• TEXT UNDER STUDY:
BEGIN
SWEET BIRD OF YOUTH. Handsome Chance Wayne never found the Hollywood stardom he craved, but he's always been a star with the ladies. Now back in his sleepy, sweaty Gulf Coast hometown, hes involved with two of them: a washed-up, drug-and-vodka-addled movie queen, and the girl he left behind - and in trouble. Paul Newman, Best Actress nominee Geraldine Page, Rip Torn and Madeline Sherwood recreate their stage roles and Ed Begley won Best Supporting Actor as the town's corrupt political boss in a bravura film version of Tennessee Williams' Broadway hit. Sex, money, hypocrisy, financial and emotional blackmail - familiar elements of Williams' literary realm combine powerfully as Chance battles his private demons in a desperate bid to redeem his wasted life and recapture his lost sweet bird of youth.
That's the dvd blurb ...
END
• EXERCISE DATA:
BEGIN
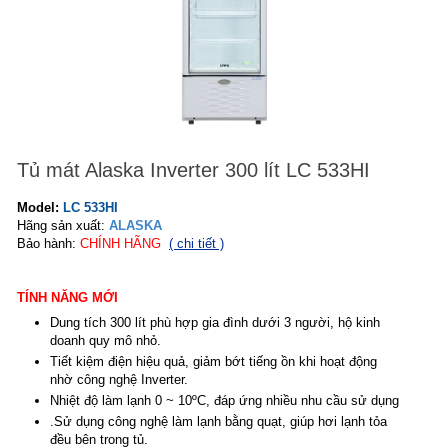
Tủ mát Alaska Inverter 300 lít LC 533HI
Model:
LC 533HI
Hãng sản xuất:
ALASKA
Bảo hành:
CHÍNH HÃNG
( chi tiết )
TÍNH NĂNG MỚI
Dung tích 300 lít phù hợp gia đình dưới 3 người, hộ kinh
doanh quy mô nhỏ.
Tiết kiệm điện hiệu quả, giảm bớt tiếng ồn khi hoạt động
nhờ công nghệ Inverter.
Nhiệt độ làm lạnh 0 ~ 10ºC, đáp ứng nhiều nhu cầu sử dụng
.
Sử dụng công nghệ làm lạnh bằng quạt, giúp hơi lạnh tỏa
đều bên trong tủ.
END
• JOB 1:
According to the Sweet Bird of Youth blurb, which role won Ed Begley the Best Supporting Actor award?
• JOB 2:
Reproduce verbatim the passage of the Sweet Bird of Youth blurb starting at "SWEET BIRD OF YOUTH. Handsome" and ending at "lost sweet bird of youth.".

• SOLUTION 1:
The town's corrupt political boss.

• SOLUTION 2:
SWEET BIRD OF YOUTH. Handsome Chance Wayne never found the Hollywood stardom he craved, but he's always been a star with the ladies. Now back in his sleepy, sweaty Gulf Coast hometown, hes involved with two of them: a washed-up, drug-and-vodka-addled movie queen, and the girl he left behind - and in trouble. Paul Newman, Best Actress nominee Geraldine Page, Rip Torn and Madeline Sherwood recreate their stage roles and Ed Begley won Best Supporting Actor as the town's corrupt political boss in a bravura film version of Tennessee Williams' Broadway hit. Sex, money, hypocrisy, financial and emotional blackmail - familiar elements of Williams' literary realm combine powerfully as Chance battles his private demons in a desperate bid to redeem his wasted life and recapture his lost sweet bird of youth.